The cafe and garden are kid-friendly but not stroller or wheelchair-friendly, and there are steep stairs to get to the café and cottage.
Berry Cottage is cash-only, and you must take off your shoes and change into provided slippers upon entering. There is no English on the menu, and the staff does not speak much English, but a translation app can help you maneuver ordering with ease.
Berry Cottage uses organic fertilizer and cultivates without chemical pesticides, according to signs and pamphlets around the store and garden.
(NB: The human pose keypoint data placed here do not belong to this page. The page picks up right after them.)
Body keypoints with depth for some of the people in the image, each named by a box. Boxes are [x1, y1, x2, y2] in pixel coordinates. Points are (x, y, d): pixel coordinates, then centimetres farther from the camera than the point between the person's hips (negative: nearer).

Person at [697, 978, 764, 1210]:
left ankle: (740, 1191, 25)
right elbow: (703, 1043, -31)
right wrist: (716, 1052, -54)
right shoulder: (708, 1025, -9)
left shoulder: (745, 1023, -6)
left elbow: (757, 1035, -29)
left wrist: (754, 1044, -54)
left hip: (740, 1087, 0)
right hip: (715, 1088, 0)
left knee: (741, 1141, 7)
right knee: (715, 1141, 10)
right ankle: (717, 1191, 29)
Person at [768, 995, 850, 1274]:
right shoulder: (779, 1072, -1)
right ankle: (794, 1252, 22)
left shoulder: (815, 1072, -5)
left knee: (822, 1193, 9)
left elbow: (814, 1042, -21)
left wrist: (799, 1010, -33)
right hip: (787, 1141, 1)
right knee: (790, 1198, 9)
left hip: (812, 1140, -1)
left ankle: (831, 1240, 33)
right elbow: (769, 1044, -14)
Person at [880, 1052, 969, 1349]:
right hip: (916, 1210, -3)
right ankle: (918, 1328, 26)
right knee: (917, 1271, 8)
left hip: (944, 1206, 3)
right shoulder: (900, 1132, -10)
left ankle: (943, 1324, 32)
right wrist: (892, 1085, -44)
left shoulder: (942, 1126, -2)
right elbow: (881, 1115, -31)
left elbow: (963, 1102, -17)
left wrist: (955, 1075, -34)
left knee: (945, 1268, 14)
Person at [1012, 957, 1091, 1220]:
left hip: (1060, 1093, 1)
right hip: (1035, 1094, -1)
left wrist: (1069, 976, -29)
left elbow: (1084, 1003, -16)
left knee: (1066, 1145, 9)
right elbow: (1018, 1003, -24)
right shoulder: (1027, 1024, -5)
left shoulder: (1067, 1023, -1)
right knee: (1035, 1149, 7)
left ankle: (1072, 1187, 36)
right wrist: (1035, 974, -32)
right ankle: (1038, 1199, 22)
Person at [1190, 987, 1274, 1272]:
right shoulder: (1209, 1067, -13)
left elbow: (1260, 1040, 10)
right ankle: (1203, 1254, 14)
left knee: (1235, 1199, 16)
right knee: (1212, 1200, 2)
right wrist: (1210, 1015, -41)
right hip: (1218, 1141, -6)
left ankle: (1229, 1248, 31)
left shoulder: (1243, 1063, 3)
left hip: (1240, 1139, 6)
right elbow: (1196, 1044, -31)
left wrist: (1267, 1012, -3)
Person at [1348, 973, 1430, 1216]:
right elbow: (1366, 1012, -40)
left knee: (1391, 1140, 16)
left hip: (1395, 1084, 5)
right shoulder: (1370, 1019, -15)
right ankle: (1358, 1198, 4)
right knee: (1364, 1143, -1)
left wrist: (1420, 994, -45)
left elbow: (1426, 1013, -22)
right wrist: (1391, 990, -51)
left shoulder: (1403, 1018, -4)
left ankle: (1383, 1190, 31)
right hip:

They claim that blueberries are the “most nutritious summer fruits (compared to peaches, pears and grapes),” rich in vitamins and antioxidants.
If you hope to make a homemade pie or cake with your berry loot, most recipes call for three to five cups of blueberries. When kiwi season starts in October, the adventurous can try a traditional Japanese confection called daifuku, a juicy dessert made by stretching mochi over a whole kiwi.
Location: 2-11-5 Shinmachi, Ome, Tokyo 198-0024; Google Plus code: Q8P2+JG Ome, Tokyo
Directions: From the Higashi-Fussa Station entrance, turn left. At the Higashi Fukusei intersection, turn right onto Metropolitan Road 249. Stay on this road for 3.1 miles. Turn right onto Metropolitan Road 181. After 700 yards turn left, the farm will be on your right.
Hours: Open 10 a.m. to 5 p.m., Tuesday through Sunday.
Prices: $5 admission for adults, $3 for children, fruit by weight
Dress: Wear casual shoes you don’t mind getting a little dirty.